**What to produce:** Transcribe the following lines word for word, keeping each one in its original order.

Collected data
※ ※ ※

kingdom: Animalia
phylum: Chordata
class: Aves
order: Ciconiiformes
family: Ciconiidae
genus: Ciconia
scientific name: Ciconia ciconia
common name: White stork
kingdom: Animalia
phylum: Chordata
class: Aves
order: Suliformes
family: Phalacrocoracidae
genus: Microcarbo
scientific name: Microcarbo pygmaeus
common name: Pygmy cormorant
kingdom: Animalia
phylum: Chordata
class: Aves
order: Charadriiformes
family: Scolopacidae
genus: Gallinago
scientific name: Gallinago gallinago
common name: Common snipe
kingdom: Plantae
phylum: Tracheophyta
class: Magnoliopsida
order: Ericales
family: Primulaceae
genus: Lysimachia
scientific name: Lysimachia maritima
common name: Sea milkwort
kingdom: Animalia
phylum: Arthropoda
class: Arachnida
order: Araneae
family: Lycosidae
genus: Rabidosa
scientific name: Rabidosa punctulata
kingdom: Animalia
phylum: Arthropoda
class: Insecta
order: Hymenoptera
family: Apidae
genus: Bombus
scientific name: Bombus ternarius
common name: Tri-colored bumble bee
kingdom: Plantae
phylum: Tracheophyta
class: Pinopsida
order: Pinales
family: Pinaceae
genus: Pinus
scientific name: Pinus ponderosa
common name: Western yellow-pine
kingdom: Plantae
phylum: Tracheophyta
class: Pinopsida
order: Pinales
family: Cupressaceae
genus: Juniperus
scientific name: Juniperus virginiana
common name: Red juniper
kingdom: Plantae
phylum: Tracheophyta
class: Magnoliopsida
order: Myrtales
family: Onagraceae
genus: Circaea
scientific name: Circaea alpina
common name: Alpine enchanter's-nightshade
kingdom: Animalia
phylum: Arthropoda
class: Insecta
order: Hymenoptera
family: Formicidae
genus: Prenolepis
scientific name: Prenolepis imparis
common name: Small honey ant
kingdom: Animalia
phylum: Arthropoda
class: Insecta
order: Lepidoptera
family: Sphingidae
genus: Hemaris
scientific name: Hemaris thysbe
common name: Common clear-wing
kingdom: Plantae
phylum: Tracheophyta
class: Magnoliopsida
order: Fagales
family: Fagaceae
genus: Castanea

※ ※ ※

**Task response:**
kingdom: Animalia
phylum: Chordata
class: Aves
order: Ciconiiformes
family: Ciconiidae
genus: Ciconia
scientific name: Ciconia ciconia
common name: White stork
kingdom: Animalia
phylum: Chordata
class: Aves
order: Suliformes
family: Phalacrocoracidae
genus: Microcarbo
scientific name: Microcarbo pygmaeus
common name: Pygmy cormorant
kingdom: Animalia
phylum: Chordata
class: Aves
order: Charadriiformes
family: Scolopacidae
genus: Gallinago
scientific name: Gallinago gallinago
common name: Common snipe
kingdom: Plantae
phylum: Tracheophyta
class: Magnoliopsida
order: Ericales
family: Primulaceae
genus: Lysimachia
scientific name: Lysimachia maritima
common name: Sea milkwort
kingdom: Animalia
phylum: Arthropoda
class: Arachnida
order: Araneae
family: Lycosidae
genus: Rabidosa
scientific name: Rabidosa punctulata
kingdom: Animalia
phylum: Arthropoda
class: Insecta
order: Hymenoptera
family: Apidae
genus: Bombus
scientific name: Bombus ternarius
common name: Tri-colored bumble bee
kingdom: Plantae
phylum: Tracheophyta
class: Pinopsida
order: Pinales
family: Pinaceae
genus: Pinus
scientific name: Pinus ponderosa
common name: Western yellow-pine
kingdom: Plantae
phylum: Tracheophyta
class: Pinopsida
order: Pinales
family: Cupressaceae
genus: Juniperus
scientific name: Juniperus virginiana
common name: Red juniper
kingdom: Plantae
phylum: Tracheophyta
class: Magnoliopsida
order: Myrtales
family: Onagraceae
genus: Circaea
scientific name: Circaea alpina
common name: Alpine enchanter's-nightshade
kingdom: Animalia
phylum: Arthropoda
class: Insecta
order: Hymenoptera
family: Formicidae
genus: Prenolepis
scientific name: Prenolepis imparis
common name: Small honey ant
kingdom: Animalia
phylum: Arthropoda
class: Insecta
order: Lepidoptera
family: Sphingidae
genus: Hemaris
scientific name: Hemaris thysbe
common name: Common clear-wing
kingdom: Plantae
phylum: Tracheophyta
class: Magnoliopsida
order: Fagales
family: Fagaceae
genus: Castanea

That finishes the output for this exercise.